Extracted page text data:
---+---
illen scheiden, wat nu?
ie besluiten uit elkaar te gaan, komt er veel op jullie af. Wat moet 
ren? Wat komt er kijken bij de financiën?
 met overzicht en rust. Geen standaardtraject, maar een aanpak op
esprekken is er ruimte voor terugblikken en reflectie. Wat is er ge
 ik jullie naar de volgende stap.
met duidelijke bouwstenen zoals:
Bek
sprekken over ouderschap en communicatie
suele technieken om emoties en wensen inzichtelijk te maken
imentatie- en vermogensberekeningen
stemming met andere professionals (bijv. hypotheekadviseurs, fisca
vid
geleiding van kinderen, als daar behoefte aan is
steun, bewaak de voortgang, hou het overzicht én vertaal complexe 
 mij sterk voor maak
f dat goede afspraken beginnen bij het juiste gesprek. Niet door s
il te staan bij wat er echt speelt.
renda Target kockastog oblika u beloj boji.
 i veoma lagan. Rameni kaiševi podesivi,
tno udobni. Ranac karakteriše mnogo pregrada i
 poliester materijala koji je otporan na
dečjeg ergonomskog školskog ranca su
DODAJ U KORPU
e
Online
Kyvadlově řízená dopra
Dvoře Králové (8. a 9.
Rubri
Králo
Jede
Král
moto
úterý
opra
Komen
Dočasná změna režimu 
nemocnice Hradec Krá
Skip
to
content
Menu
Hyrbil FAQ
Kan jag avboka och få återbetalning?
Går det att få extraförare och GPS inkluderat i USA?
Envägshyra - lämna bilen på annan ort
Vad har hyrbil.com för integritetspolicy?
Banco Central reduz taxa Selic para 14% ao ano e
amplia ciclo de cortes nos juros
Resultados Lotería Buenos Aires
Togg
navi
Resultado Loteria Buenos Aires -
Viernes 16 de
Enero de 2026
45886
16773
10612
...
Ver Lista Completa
---+---
All of the entries should be transcribed exactly as they appear.

illen scheiden, wat nu?
ie besluiten uit elkaar te gaan, komt er veel op jullie af. Wat moet 
ren? Wat komt er kijken bij de financiën?
 met overzicht en rust. Geen standaardtraject, maar een aanpak op
esprekken is er ruimte voor terugblikken en reflectie. Wat is er ge
 ik jullie naar de volgende stap.
met duidelijke bouwstenen zoals:
Bek
sprekken over ouderschap en communicatie
suele technieken om emoties en wensen inzichtelijk te maken
imentatie- en vermogensberekeningen
stemming met andere professionals (bijv. hypotheekadviseurs, fisca
vid
geleiding van kinderen, als daar behoefte aan is
steun, bewaak de voortgang, hou het overzicht én vertaal complexe 
 mij sterk voor maak
f dat goede afspraken beginnen bij het juiste gesprek. Niet door s
il te staan bij wat er echt speelt.
renda Target kockastog oblika u beloj boji.
 i veoma lagan. Rameni kaiševi podesivi,
tno udobni. Ranac karakteriše mnogo pregrada i
 poliester materijala koji je otporan na
dečjeg ergonomskog školskog ranca su
DODAJ U KORPU
e
Online
Kyvadlově řízená dopra
Dvoře Králové (8. a 9.
Rubri
Králo
Jede
Král
moto
úterý
opra
Komen
Dočasná změna režimu 
nemocnice Hradec Krá
Skip
to
content
Menu
Hyrbil FAQ
Kan jag avboka och få återbetalning?
Går det att få extraförare och GPS inkluderat i USA?
Envägshyra - lämna bilen på annan ort
Vad har hyrbil.com för integritetspolicy?
Banco Central reduz taxa Selic para 14% ao ano e
amplia ciclo de cortes nos juros
Resultados Lotería Buenos Aires
Togg
navi
Resultado Loteria Buenos Aires -
Viernes 16 de
Enero de 2026
45886
16773
10612
...
Ver Lista Completa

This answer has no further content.